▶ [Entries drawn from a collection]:
(begin)
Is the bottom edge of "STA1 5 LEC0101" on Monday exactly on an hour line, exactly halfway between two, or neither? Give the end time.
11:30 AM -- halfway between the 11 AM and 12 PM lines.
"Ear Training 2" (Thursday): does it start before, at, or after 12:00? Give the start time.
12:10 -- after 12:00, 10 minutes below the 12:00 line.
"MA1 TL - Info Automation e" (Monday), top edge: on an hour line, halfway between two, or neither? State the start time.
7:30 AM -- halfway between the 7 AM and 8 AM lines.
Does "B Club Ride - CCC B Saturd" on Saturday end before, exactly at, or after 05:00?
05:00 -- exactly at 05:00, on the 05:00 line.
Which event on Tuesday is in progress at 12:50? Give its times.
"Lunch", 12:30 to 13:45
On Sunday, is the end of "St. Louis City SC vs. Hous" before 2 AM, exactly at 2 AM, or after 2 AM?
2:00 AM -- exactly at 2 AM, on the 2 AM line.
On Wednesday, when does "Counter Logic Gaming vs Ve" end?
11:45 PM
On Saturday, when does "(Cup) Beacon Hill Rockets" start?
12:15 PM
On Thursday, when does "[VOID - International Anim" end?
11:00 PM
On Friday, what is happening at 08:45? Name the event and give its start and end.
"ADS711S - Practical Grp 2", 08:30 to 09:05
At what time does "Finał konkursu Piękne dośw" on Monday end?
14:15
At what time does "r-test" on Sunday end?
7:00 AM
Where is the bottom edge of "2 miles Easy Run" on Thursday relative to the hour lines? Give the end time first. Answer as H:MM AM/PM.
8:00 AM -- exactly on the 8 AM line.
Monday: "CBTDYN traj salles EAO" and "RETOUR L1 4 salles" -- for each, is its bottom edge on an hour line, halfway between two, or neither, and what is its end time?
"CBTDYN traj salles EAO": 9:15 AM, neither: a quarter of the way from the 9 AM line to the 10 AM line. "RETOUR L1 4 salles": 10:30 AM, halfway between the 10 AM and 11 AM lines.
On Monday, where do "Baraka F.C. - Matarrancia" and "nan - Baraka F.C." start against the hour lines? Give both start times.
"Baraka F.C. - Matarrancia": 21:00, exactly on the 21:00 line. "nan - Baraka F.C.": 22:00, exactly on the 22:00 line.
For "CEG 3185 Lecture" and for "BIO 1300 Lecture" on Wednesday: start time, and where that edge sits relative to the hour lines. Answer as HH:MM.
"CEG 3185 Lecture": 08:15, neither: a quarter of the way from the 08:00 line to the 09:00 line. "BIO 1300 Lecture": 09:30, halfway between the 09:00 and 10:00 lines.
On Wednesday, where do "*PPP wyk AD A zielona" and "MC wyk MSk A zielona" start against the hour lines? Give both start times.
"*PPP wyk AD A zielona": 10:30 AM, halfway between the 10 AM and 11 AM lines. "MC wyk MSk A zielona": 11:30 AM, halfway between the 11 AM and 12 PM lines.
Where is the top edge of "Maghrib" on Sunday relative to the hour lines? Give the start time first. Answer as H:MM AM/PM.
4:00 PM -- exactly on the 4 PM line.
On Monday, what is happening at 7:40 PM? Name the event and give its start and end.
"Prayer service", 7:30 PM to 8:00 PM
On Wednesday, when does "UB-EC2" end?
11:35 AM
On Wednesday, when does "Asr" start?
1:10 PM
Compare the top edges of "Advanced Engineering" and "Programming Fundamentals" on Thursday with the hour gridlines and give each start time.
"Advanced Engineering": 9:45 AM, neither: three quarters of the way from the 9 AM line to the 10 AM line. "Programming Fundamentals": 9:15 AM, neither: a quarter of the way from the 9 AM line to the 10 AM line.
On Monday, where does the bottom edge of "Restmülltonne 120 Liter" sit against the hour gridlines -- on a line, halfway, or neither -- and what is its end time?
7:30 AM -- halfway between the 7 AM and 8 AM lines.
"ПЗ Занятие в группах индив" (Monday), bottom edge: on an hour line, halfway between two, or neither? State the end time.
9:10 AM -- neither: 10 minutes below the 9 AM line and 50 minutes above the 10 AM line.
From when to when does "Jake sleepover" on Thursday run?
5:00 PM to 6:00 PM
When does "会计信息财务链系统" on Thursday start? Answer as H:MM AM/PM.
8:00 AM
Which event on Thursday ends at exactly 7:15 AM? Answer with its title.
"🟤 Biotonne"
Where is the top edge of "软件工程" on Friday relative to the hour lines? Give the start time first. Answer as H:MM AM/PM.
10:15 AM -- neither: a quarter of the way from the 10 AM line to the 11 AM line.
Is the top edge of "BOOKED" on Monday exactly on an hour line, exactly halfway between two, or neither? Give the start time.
(end)
▶ [Short problem]:
Reproduce the entries verbatim, from the very first line down to the line containing "the 22:00 line.", with both of those lines included.

▶ [The output]:
Is the bottom edge of "STA1 5 LEC0101" on Monday exactly on an hour line, exactly halfway between two, or neither? Give the end time.
11:30 AM -- halfway between the 11 AM and 12 PM lines.
"Ear Training 2" (Thursday): does it start before, at, or after 12:00? Give the start time.
12:10 -- after 12:00, 10 minutes below the 12:00 line.
"MA1 TL - Info Automation e" (Monday), top edge: on an hour line, halfway between two, or neither? State the start time.
7:30 AM -- halfway between the 7 AM and 8 AM lines.
Does "B Club Ride - CCC B Saturd" on Saturday end before, exactly at, or after 05:00?
05:00 -- exactly at 05:00, on the 05:00 line.
Which event on Tuesday is in progress at 12:50? Give its times.
"Lunch", 12:30 to 13:45
On Sunday, is the end of "St. Louis City SC vs. Hous" before 2 AM, exactly at 2 AM, or after 2 AM?
2:00 AM -- exactly at 2 AM, on the 2 AM line.
On Wednesday, when does "Counter Logic Gaming vs Ve" end?
11:45 PM
On Saturday, when does "(Cup) Beacon Hill Rockets" start?
12:15 PM
On Thursday, when does "[VOID - International Anim" end?
11:00 PM
On Friday, what is happening at 08:45? Name the event and give its start and end.
"ADS711S - Practical Grp 2", 08:30 to 09:05
At what time does "Finał konkursu Piękne dośw" on Monday end?
14:15
At what time does "r-test" on Sunday end?
7:00 AM
Where is the bottom edge of "2 miles Easy Run" on Thursday relative to the hour lines? Give the end time first. Answer as H:MM AM/PM.
8:00 AM -- exactly on the 8 AM line.
Monday: "CBTDYN traj salles EAO" and "RETOUR L1 4 salles" -- for each, is its bottom edge on an hour line, halfway between two, or neither, and what is its end time?
"CBTDYN traj salles EAO": 9:15 AM, neither: a quarter of the way from the 9 AM line to the 10 AM line. "RETOUR L1 4 salles": 10:30 AM, halfway between the 10 AM and 11 AM lines.
On Monday, where do "Baraka F.C. - Matarrancia" and "nan - Baraka F.C." start against the hour lines? Give both start times.
"Baraka F.C. - Matarrancia": 21:00, exactly on the 21:00 line. "nan - Baraka F.C.": 22:00, exactly on the 22:00 line.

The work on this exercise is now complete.